Yes, it does rely implicitly on Cantor–Schröder–Bernstein. That might be a downside, but I think when working informally (that is to say, when not teaching a set theory course) one can simply assert that if there exist injective functions from sets A and B into one another then they are equinumerous.

That being said, although important in the theory of the order of the cardinal numbers, Cantor–Schröder–Bernstein doesn't show that the cardinals are totally ordered. That statement is actually equivalent to the Axiom of Choice, whereas as far as I'm aware Cantor–Schröder–Bernstein holds in ZF.

discuss

pndmnm|13 years ago

That's absolutely correct -- trichotomy for arbitrary cardinals (any two cardinals are cardinal-size-comparable) requires AC, but SB doesn't require AC. Trichotomy for the cardinal numbers of well-ordered sets (e.g. ordinals) doesn't require AC.

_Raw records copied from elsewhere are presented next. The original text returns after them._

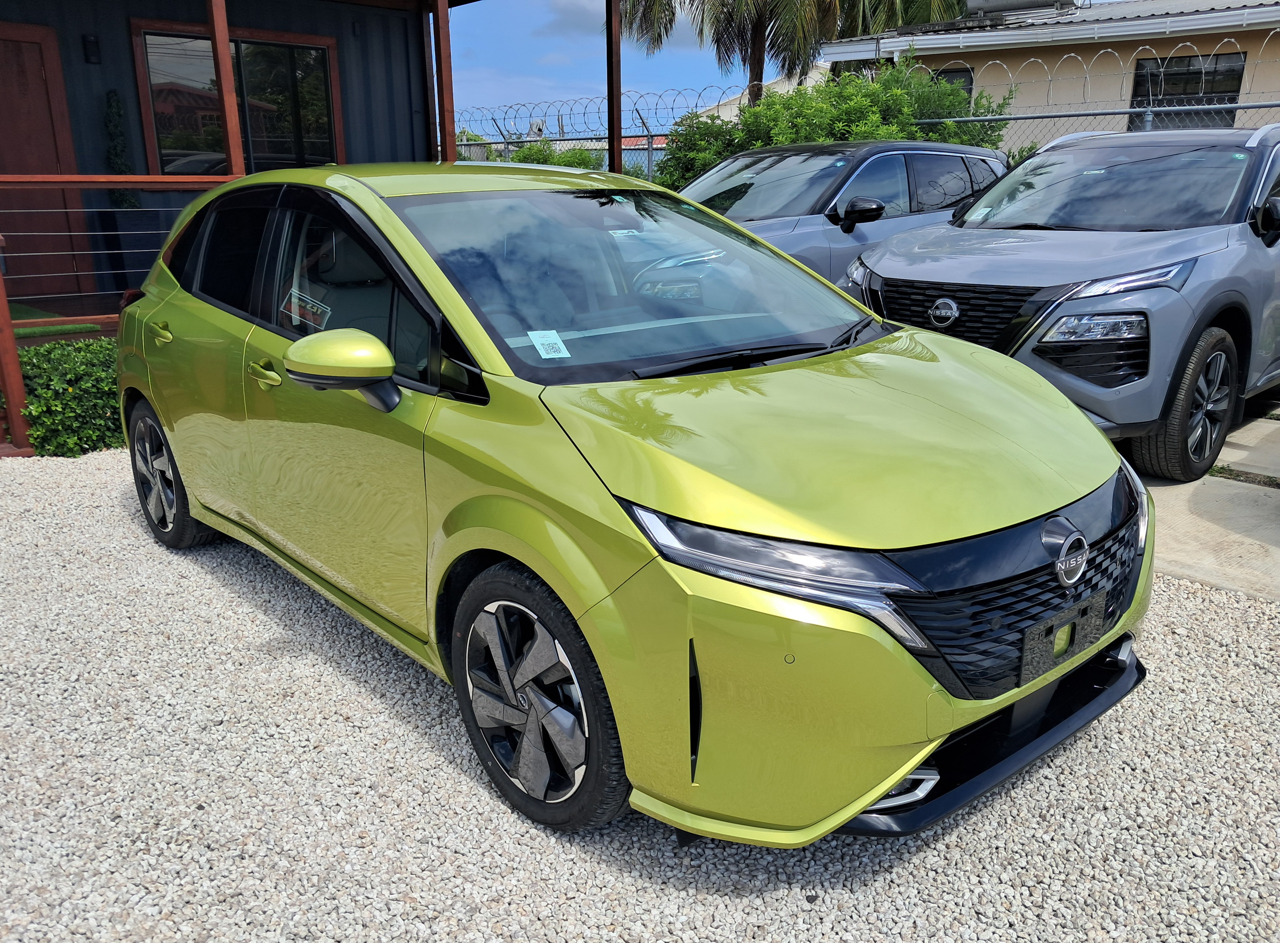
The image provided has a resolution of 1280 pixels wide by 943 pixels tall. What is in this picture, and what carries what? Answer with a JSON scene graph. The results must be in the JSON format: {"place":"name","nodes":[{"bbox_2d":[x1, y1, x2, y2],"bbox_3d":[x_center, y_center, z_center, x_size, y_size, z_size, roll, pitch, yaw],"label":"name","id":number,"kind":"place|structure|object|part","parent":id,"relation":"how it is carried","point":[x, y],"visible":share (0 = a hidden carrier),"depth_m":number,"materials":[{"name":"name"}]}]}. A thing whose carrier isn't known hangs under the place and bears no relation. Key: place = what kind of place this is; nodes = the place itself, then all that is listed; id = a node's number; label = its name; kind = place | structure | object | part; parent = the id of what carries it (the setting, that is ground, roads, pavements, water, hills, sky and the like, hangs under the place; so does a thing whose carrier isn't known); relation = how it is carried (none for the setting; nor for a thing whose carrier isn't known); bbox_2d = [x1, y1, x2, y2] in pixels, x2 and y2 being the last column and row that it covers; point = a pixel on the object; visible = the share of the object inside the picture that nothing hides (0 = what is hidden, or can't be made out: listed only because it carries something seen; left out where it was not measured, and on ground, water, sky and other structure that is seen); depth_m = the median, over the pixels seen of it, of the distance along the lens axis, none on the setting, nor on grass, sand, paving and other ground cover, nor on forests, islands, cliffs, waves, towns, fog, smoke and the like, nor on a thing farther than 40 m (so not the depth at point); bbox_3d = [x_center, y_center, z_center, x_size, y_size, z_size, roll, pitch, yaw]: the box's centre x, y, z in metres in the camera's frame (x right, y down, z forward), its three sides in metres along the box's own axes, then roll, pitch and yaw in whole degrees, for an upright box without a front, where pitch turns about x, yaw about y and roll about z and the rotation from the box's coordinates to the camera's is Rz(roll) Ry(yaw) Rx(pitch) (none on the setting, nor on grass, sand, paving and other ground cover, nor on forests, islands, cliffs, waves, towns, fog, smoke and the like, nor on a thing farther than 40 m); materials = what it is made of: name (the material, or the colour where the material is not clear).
{"place":"outdoors","nodes":[
{"label":"outdoors","id":0,"kind":"place"},
{"bbox_2d":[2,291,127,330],"label":"porch floor","id":1,"kind":"structure","parent":0,"point":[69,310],"materials":[{"name":"brown wood"}]},
{"bbox_2d":[0,0,631,447],"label":"house","id":2,"kind":"structure","parent":0,"point":[254,6],"depth_m":8.36,"materials":[{"name":"blue metal"}]},
{"bbox_2d":[0,25,100,294],"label":"door","id":3,"kind":"structure","parent":2,"relation":"in","point":[24,43],"depth_m":8.56,"materials":[{"name":"brown wood"}]},
{"bbox_2d":[82,34,101,63],"bbox_3d":[-4.612,-3.551,8.360,0.118,0.230,0.146,-16,22,-41],"label":"wall lamp","id":4,"kind":"object","parent":2,"relation":"attached to","point":[92,43],"visible":0.95,"depth_m":8.33,"materials":[{"name":"black"}]},
{"bbox_2d":[102,89,139,205],"bbox_3d":[-4.546,-2.711,8.660,0.274,1.139,0.297,-16,22,-41],"label":"climbing plant","id":5,"kind":"object","parent":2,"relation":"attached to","point":[129,202],"visible":0.67,"depth_m":8.58,"materials":[{"name":"green plant"}]},
{"bbox_2d":[207,0,245,173],"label":"wooden post","id":6,"kind":"object","parent":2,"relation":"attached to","point":[225,61],"visible":0.61,"depth_m":6.51,"materials":[{"name":"brown wood"}]},
{"bbox_2d":[129,20,344,174],"bbox_3d":[-3.704,-3.327,9.342,1.729,1.583,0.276,-16,22,-41],"label":"window","id":7,"kind":"structure","parent":2,"relation":"in","point":[160,157],"depth_m":9.25,"materials":[{"name":"brown glass"}]},
{"bbox_2d":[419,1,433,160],"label":"post","id":8,"kind":"object","parent":2,"relation":"attached to","point":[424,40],"visible":0.63,"depth_m":9.59,"materials":[{"name":"brown wood"}]},
{"bbox_2d":[432,0,456,163],"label":"wooden post","id":9,"kind":"object","parent":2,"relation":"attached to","point":[440,11],"visible":0.67,"depth_m":8.25,"materials":[{"name":"brown wood"}]},
{"bbox_2d":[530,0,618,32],"label":"cloud","id":10,"kind":"structure","parent":0,"point":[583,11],"materials":[{"name":"grey"}]},
{"bbox_2d":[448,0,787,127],"label":"sky","id":11,"kind":"structure","parent":0,"point":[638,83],"materials":[{"name":"blue"}]},
{"bbox_2d":[0,449,1279,942],"label":"gravel ground","id":12,"kind":"structure","parent":0,"point":[118,516],"materials":[{"name":"grey"}]},
{"bbox_2d":[0,246,30,452],"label":"wooden post","id":13,"kind":"object","parent":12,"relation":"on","point":[19,386],"visible":0.87,"depth_m":5.37,"materials":[{"name":"brown wood"}]},
{"bbox_2d":[16,336,125,456],"bbox_3d":[-2.982,-0.459,5.643,1.615,0.604,0.891,-16,22,-41],"label":"hedge","id":14,"kind":"object","parent":12,"relation":"on","point":[56,405],"visible":0.46,"depth_m":5.33,"materials":[{"name":"green plant"}]},
{"bbox_2d":[0,171,241,459],"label":"wooden railing","id":15,"kind":"object","parent":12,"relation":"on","point":[66,178],"visible":0.54,"depth_m":5.59,"materials":[{"name":"brown wood"}]},
{"bbox_2d":[115,160,1154,845],"bbox_3d":[-0.417,-0.316,3.468,1.712,1.466,4.083,-16,22,-41],"label":"green car","id":16,"kind":"object","parent":12,"relation":"on","point":[915,759],"visible":0.98,"depth_m":2.33,"materials":[{"name":"green metal"}]},
{"label":"wheel","id":17,"kind":"part","parent":16,"relation":"part of","materials":[{"name":"black rubber"}]},
{"bbox_2d":[280,288,331,330],"bbox_3d":[-1.057,-0.500,3.135,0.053,0.123,0.311,-16,22,-41],"label":"window sticker","id":18,"kind":"object","parent":16,"relation":"attached to","point":[293,302],"visible":0.91,"depth_m":3.13,"materials":[{"name":"paper"}]},
{"label":"wheel","id":19,"kind":"part","parent":16,"relation":"part of","materials":[{"name":"black rubber"}]},
{"bbox_2d":[527,328,571,358],"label":"windshield sticker","id":20,"kind":"object","parent":16,"relation":"attached to","point":[541,352],"visible":0.99,"depth_m":2.50,"materials":[{"name":"white paper"}]},
{"bbox_2d":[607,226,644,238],"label":"windshield sticker","id":21,"kind":"object","parent":16,"relation":"attached to","point":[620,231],"visible":0.86,"depth_m":3.15,"materials":[{"name":"white paper"}]},
{"label":"windshield","id":22,"kind":"part","parent":16,"relation":"part of","materials":[{"name":"glass"}]},
{"label":"steering wheel","id":23,"kind":"part","parent":16,"relation":"part of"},
{"label":"headlight","id":24,"kind":"part","parent":16,"relation":"part of","materials":[{"name":"clear plastic"}]},
{"label":"grille","id":25,"kind":"part","parent":16,"relation":"part of","materials":[{"name":"black metal"}]},
{"bbox_2d":[1016,591,1106,683],"bbox_3d":[0.951,0.369,2.236,0.312,0.143,0.070,-16,22,-41],"label":"license plate holder","id":26,"kind":"object","parent":16,"relation":"attached to","point":[1027,645],"visible":0.89,"depth_m":2.21,"materials":[{"name":"black plastic"}]},
{"bbox_2d":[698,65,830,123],"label":"distant building","id":27,"kind":"structure","parent":0,"point":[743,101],"depth_m":22.45,"materials":[{"name":"white paint"}]},
{"bbox_2d":[816,0,1279,137],"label":"beige building","id":28,"kind":"structure","parent":0,"point":[1210,40],"depth_m":13.28,"materials":[{"name":"beige paint"}]},
{"bbox_2d":[931,66,973,99],"bbox_3d":[4.222,-4.899,13.869,0.147,1.385,0.729,-16,22,-41],"label":"window","id":29,"kind":"structure","parent":28,"relation":"in","point":[970,88],"depth_m":13.61,"materials":[{"name":"black glass"}]},
{"bbox_2d":[964,0,1081,19],"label":"rooftop unit","id":30,"kind":"object","parent":28,"relation":"on","point":[1020,1],"visible":0.73,"depth_m":14.35,"materials":[{"name":"metal"}]},
{"bbox_2d":[1128,50,1244,127],"bbox_3d":[6.464,-4.425,11.804,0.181,1.040,1.290,-16,22,-41],"label":"window","id":31,"kind":"structure","parent":28,"relation":"in","point":[1197,72],"depth_m":11.80,"materials":[{"name":"black glass"}]},
{"bbox_2d":[1122,402,1279,603],"label":"concrete driveway","id":32,"kind":"structure","parent":0,"point":[1174,550],"materials":[{"name":"grey concrete"}]},
{"label":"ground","id":33,"kind":"structure","parent":0},
{"bbox_2d":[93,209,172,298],"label":"planter","id":34,"kind":"object","parent":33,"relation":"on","point":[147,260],"visible":0.6,"depth_m":8.45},
{"bbox_2d":[504,139,606,168],"bbox_3d":[-1.407,-4.176,15.178,1.978,1.755,2.232,-16,22,-41],"label":"shrub","id":35,"kind":"object","parent":33,"relation":"on","point":[526,154],"visible":0.19,"depth_m":14.80,"materials":[{"name":"green plant"}]},
{"bbox_2d":[605,0,622,172],"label":"wooden post","id":36,"kind":"object","parent":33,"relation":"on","point":[612,120],"visible":0.67,"depth_m":8.56,"materials":[{"name":"brown wood"}]},
{"bbox_2d":[610,0,969,98],"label":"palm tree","id":37,"kind":"object","parent":33,"relation":"on","point":[753,43],"visible":0.69,"depth_m":17.14,"materials":[{"name":"plant"}]},
{"bbox_2d":[656,61,1020,189],"bbox_3d":[1.982,-3.020,10.552,2.746,2.400,3.405,-16,22,-41],"label":"shrub","id":38,"kind":"object","parent":33,"relation":"on","point":[719,127],"visible":0.41,"depth_m":9.82,"materials":[{"name":"green plant"}]},
{"bbox_2d":[671,140,1012,284],"bbox_3d":[1.142,-1.640,7.393,4.380,1.553,1.761,-16,22,-41],"label":"gray suv","id":39,"kind":"object","parent":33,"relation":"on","point":[941,146],"visible":0.38,"depth_m":6.73,"materials":[{"name":"metal"}]},
{"label":"suv mirror","id":40,"kind":"part","parent":39,"relation":"part of","materials":[{"name":"black mirror"}]},
{"bbox_2d":[438,40,1279,186],"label":"chain-link fence","id":41,"kind":"object","parent":33,"relation":"on","point":[1239,104],"visible":0.33,"depth_m":9.85,"materials":[{"name":"grey metal"}]},
{"bbox_2d":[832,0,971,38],"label":"palm tree","id":42,"kind":"object","parent":33,"relation":"on","point":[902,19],"visible":0.26,"depth_m":20.46,"materials":[{"name":"plant"}]},
{"bbox_2d":[842,123,1279,481],"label":"gray suv","id":43,"kind":"object","parent":33,"relation":"on","point":[891,254],"visible":0.89,"depth_m":4.65,"materials":[{"name":"metal"}]},
{"bbox_2d":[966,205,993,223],"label":"windshield sticker","id":44,"kind":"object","parent":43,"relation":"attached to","point":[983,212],"visible":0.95,"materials":[{"name":"white paper"}]},
{"label":"grille","id":45,"kind":"part","parent":43,"relation":"part of","materials":[{"name":"black metal"}]},
{"label":"headlight","id":46,"kind":"part","parent":43,"relation":"part of","materials":[{"name":"clear plastic"}]},
{"label":"windshield","id":47,"kind":"part","parent":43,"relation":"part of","materials":[{"name":"clear glass"}]},
{"label":"headlight","id":48,"kind":"part","parent":43,"relation":"part of","materials":[{"name":"silver"}]},
{"label":"suv wheel","id":49,"kind":"part","parent":43,"relation":"part of","materials":[{"name":"black rubber"}]},
{"label":"mirror","id":50,"kind":"part","parent":43,"relation":"part of","materials":[{"name":"black mirror"}]}
]}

It's a little irrelevant to this thread... but as long as I'm quoting non-proofs that require lots of extra machinery, I'll give my favorite appeal-to-intuition equivalent of choice: the product of non-empty sets is non-empty (any point in the product of a collection of non-empty sets is a choice function on those sets).

ionfish|13 years ago

AC is equivalent to a lot of things. There's a collection of them on the Wikipedia page.

http://en.wikipedia.org/wiki/Axiom_of_choice#Equivalents

Something I find pretty interesting is that some of these equivalences break down in weak systems.

http://www.math.uchicago.edu/~antonio/RM11/RM%20talks/mummer...

JadeNB|13 years ago

> That being said, although important in the theory of the order of the cardinal numbers, Cantor–Schröder–Bernstein doesn't show that the cardinals are totally ordered.

Good point, thanks; I've corrected my post accordingly.